Uno che nel nome di battaglia ha voluto ricordare il luogo natale dei suoi avi, che lo abbandonarono in seguito all'occupazione israeliana del 1967, lo dovrebbe tenere per caro. Eppure, nonostante gli israeliani non solo abbiano preso a bombardare tutti gli arsenali siriani ma abbiano persino occupato il resto del Golan che ancora non era sotto il loro controllo, al-Jolani non ha proferito verbo.

Niente nemmeno una parola. E sì che di opportunità ne ha avute se non fa altro che rilasciare interviste e dichiarazioni per rassicurare la comunità internazionale sulle sue intenzioni moderate e in netto contrasto con la sua storia personale.

Non si è mai visto un leader con il suo profilo che accetta così supinamente la violazione del suo territorio e del suo spazio aereo. Quasi fosse un novello Gandhi mediorientale che oppone una resistenza passiva. E fosse solo il Golan.
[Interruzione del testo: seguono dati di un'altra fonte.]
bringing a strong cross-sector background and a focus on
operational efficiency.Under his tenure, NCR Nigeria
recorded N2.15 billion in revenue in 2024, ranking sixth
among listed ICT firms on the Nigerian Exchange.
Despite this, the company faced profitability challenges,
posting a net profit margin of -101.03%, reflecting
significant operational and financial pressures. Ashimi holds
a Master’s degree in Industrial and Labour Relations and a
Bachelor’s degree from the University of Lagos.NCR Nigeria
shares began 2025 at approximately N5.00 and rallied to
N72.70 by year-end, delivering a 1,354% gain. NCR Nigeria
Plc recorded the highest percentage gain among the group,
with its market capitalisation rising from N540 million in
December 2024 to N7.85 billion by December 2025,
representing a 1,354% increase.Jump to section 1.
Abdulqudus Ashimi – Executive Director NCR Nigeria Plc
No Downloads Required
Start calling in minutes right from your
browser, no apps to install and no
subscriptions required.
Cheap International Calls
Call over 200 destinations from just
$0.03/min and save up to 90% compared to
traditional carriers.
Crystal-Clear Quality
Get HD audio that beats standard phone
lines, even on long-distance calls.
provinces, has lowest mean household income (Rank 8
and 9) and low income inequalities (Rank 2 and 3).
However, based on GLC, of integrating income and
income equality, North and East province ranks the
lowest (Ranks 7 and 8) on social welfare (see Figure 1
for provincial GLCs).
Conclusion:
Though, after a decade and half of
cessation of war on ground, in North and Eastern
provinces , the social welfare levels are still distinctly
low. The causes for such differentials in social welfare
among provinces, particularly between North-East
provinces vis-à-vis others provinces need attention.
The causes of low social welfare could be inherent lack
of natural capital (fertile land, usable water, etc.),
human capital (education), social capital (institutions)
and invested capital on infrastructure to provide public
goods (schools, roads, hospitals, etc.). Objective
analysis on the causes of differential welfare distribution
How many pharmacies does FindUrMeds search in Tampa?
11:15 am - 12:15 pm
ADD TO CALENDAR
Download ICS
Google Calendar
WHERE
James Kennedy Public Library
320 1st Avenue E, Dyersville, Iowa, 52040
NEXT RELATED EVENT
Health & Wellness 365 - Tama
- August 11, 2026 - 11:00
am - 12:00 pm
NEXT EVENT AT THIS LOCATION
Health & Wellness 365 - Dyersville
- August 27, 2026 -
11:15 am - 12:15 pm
I turchi allargano la loro presenza nell'area abitata dai curdi senza che ci sia una ferma reazione: questo è più comprensibile visto che Recep Erdogan è stato il padrino della sua ascesa. Gli stessi curdi si sono dotati di una larga autonomia nel nord del Paese e per ora non ci sono obiezioni o rivendicazioni in nome di una sovranità centrale.

Gruppi sciolti di jihadisti niente affatto folgorati dal moderatismo, compresi testardi reduci del disciolto Stato islamico, mantengono le posizioni in piccole enclave dove la fanno da padroni. Persino ai russi, in teoria acerrimi nemici, è stato già concesso a priori di conservare le loro basi militari a Latakia e Tartus, il loro sbocco nel mare caldo, il Mediterraneo. Fino a poter concludere, certo esagerando un po' ma non troppo, che Abu Mohammad controlla di fatto solo ciò che si vede da un minareto di Damasco.

Come si spiega tanta condiscendenza? Solo postulando che l'irresistibile ascesa dei jihadisti apparentemente trasformati da tigri in gattoni non sia stata altro che una messa in scena. Che tutto fosse già stato concordato a priori. Con la Turchia, con la Russia, con Israele e con il nulla osta di Donald Trump, il futuro inquilino della Casa Bianca.

Non c'è precedente nella storia di un regime, per quanto obsoleto, che si squaglia in solo tre giorni, senza tentare nemmeno un simulacro di difesa, senza qualche fedelissimo kamikaze che si immola in nome del tiranno da cui è stato nutrito.

Bashar Assad era a fine corsa. Gli alleati iraniani hanno ammesso ieri di averlo avvertito da tempo che aveva i giorni contati dopo la distruzione della milizia che più lo avete tenuto in sella in questo ultimi anni, gli Hezbollah libanesi. E allora meglio un'ordinata ritirata che uno spargimento di sangue.

Non per caso i familiari del dittatore erano riparati a Mosca già a fine novembre, quando i giochi erano fatti. E lo stesso presidente, non dimentichiamolo cresciuto in occidente, ha preferito un'ingloriosa fuga alla fine di un Saddam Hussein o di un Muhammar Gheddafi.

E, se la Siria è, come è, un puzzle, ecco che ciascuno si sta scegliendo à-la-carte le tessere di cui ha bisogno. Israele rafforza il suo confine nord controllando il Golan e il monte Hermon un baluardo naturale evidentemente non così convinto della folgorazione sulla via di Damasco dell'ex tagliagole.

Erdogan si tiene una carta bianca per vincere la partita contro i curdi-siriani, la sua ossessione perenne. Gli stessi curdi-siriani che l'occidente usò come esercito-taxi per sconfiggere lo Stato islamico e ora si trova i suoi superstiti insediati sulle poltrone più alte del Paese. Va bene che la riconoscenza non è di questo mondo, ma dobbiamo proprio fingere che non sia un nostro problema?